• [DATA SHOWN]:
»»

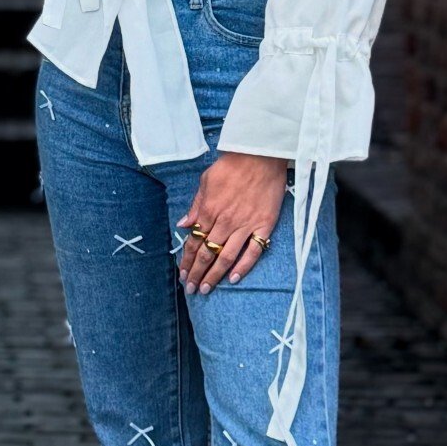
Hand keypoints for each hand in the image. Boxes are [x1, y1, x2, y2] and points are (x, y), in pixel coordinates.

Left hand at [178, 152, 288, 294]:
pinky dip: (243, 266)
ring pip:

««
»»

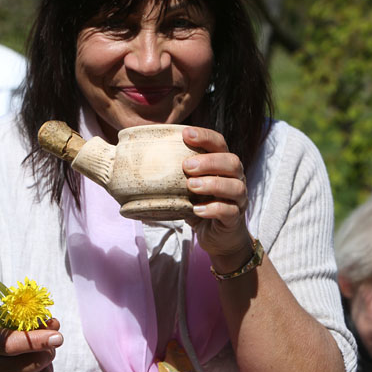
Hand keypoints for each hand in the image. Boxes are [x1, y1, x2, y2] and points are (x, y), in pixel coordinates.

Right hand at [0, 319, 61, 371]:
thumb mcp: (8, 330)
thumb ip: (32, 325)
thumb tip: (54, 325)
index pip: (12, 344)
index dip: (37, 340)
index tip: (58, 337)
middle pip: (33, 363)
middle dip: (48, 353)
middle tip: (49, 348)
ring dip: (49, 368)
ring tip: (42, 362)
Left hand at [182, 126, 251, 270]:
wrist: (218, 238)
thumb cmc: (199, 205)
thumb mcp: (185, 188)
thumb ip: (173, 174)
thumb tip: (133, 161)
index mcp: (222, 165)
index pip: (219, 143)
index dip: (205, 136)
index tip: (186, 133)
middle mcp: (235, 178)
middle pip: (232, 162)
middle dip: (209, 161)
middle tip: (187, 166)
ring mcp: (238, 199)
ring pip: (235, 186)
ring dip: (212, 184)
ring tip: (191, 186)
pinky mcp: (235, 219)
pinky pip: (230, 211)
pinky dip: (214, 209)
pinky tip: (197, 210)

««

• [PROBLEM TO SOLVE]:
With the line that has "index pip: (12, 344)" as the first and the line that has "middle pip: (232, 162)" as the last, repeat exactly that run of lines above and no more.

• [FINISHED TASK]:
index pip: (12, 344)
index dip: (37, 340)
index tip: (58, 337)
middle pip: (33, 363)
middle dip: (48, 353)
middle tip: (49, 348)
ring dip: (49, 368)
ring tip: (42, 362)
Left hand at [182, 126, 251, 270]:
wrist: (218, 238)
thumb cmc: (199, 205)
thumb mcp: (185, 188)
thumb ip: (173, 174)
thumb tip: (133, 161)
index mcp: (222, 165)
index pip: (219, 143)
index dip: (205, 136)
index tip: (186, 133)
middle mcp: (235, 178)
middle pip: (232, 162)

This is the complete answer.